*** Opening of The data ***

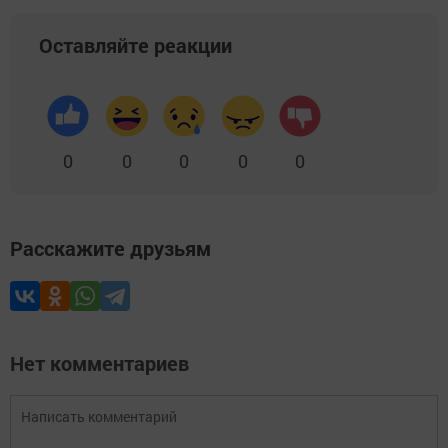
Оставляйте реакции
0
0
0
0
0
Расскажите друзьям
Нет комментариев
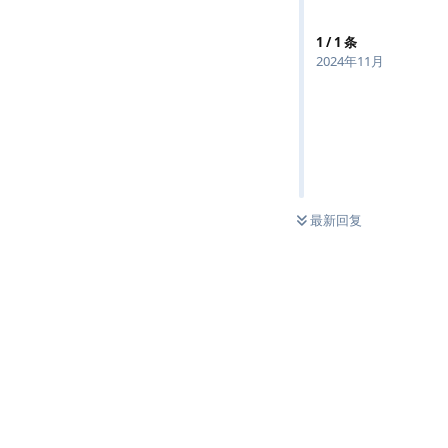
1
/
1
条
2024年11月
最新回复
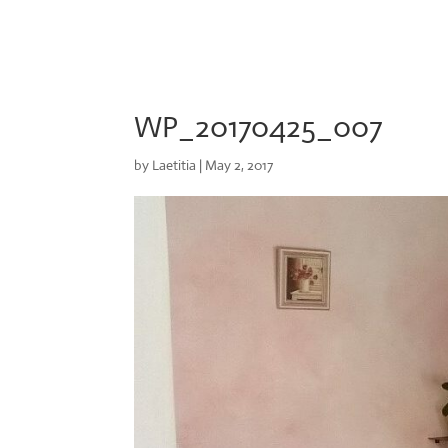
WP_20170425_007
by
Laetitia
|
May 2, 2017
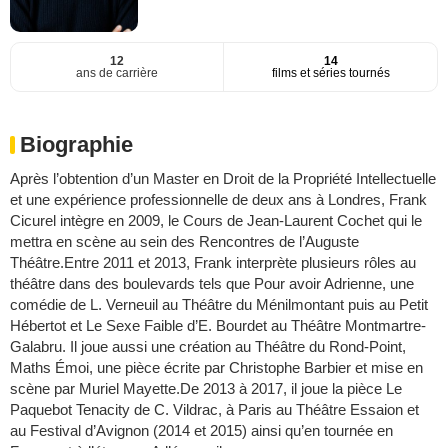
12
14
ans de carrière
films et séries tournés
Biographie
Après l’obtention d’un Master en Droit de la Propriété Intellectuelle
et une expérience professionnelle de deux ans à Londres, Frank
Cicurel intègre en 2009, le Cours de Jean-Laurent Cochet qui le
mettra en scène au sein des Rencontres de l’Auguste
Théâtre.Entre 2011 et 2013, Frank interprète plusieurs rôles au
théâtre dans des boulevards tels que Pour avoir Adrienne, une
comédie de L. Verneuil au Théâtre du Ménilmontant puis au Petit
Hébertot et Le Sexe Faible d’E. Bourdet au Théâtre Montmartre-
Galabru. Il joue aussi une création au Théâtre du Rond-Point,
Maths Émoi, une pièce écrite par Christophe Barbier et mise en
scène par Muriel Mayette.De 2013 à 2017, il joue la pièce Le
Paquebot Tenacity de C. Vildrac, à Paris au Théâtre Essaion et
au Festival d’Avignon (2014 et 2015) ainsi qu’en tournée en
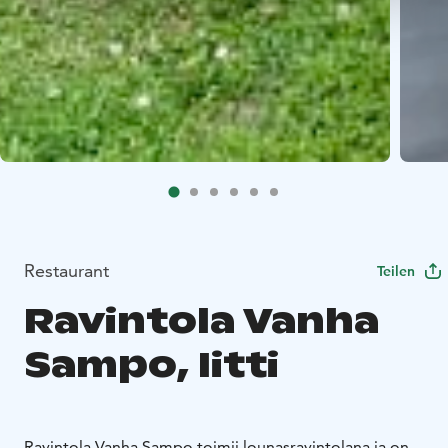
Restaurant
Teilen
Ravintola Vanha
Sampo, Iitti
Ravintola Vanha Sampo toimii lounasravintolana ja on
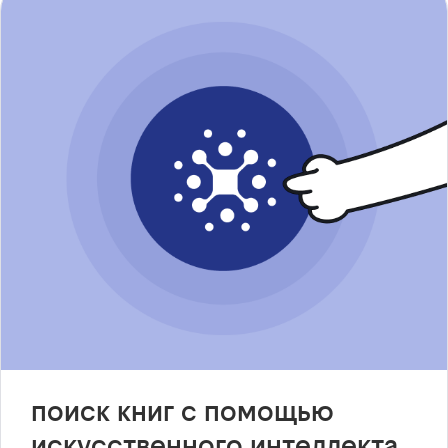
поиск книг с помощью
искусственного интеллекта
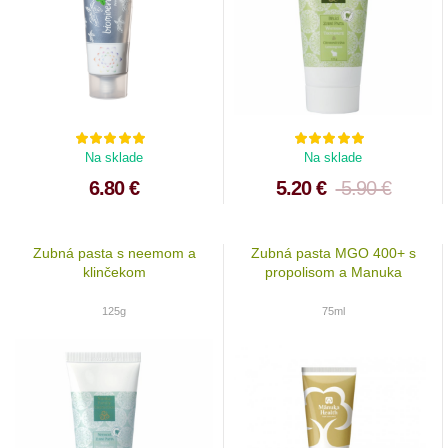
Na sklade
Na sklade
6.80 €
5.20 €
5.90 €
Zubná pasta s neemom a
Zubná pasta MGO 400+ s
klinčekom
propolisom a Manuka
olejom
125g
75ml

*** Close of The data ***

» **What you should do**:
In the reply, each line of the data must appear exactly as written, and no picture may appear.

» **Answer section**:
Оставляйте реакции
0
0
0
0
0
Расскажите друзьям
Нет комментариев
1
/
1
条
2024年11月
最新回复
WP_20170425_007
by
Laetitia
|
May 2, 2017
12
14
ans de carrière
films et séries tournés
Biographie
Après l’obtention d’un Master en Droit de la Propriété Intellectuelle
et une expérience professionnelle de deux ans à Londres, Frank
Cicurel intègre en 2009, le Cours de Jean-Laurent Cochet qui le
mettra en scène au sein des Rencontres de l’Auguste
Théâtre.Entre 2011 et 2013, Frank interprète plusieurs rôles au
théâtre dans des boulevards tels que Pour avoir Adrienne, une
comédie de L. Verneuil au Théâtre du Ménilmontant puis au Petit
Hébertot et Le Sexe Faible d’E. Bourdet au Théâtre Montmartre-
Galabru. Il joue aussi une création au Théâtre du Rond-Point,
Maths Émoi, une pièce écrite par Christophe Barbier et mise en
scène par Muriel Mayette.De 2013 à 2017, il joue la pièce Le
Paquebot Tenacity de C. Vildrac, à Paris au Théâtre Essaion et
au Festival d’Avignon (2014 et 2015) ainsi qu’en tournée en
Restaurant
Teilen
Ravintola Vanha
Sampo, Iitti
Ravintola Vanha Sampo toimii lounasravintolana ja on
поиск книг с помощью
искусственного интеллекта
Na sklade
Na sklade
6.80 €
5.20 €
5.90 €
Zubná pasta s neemom a
Zubná pasta MGO 400+ s
klinčekom
propolisom a Manuka
olejom
125g
75ml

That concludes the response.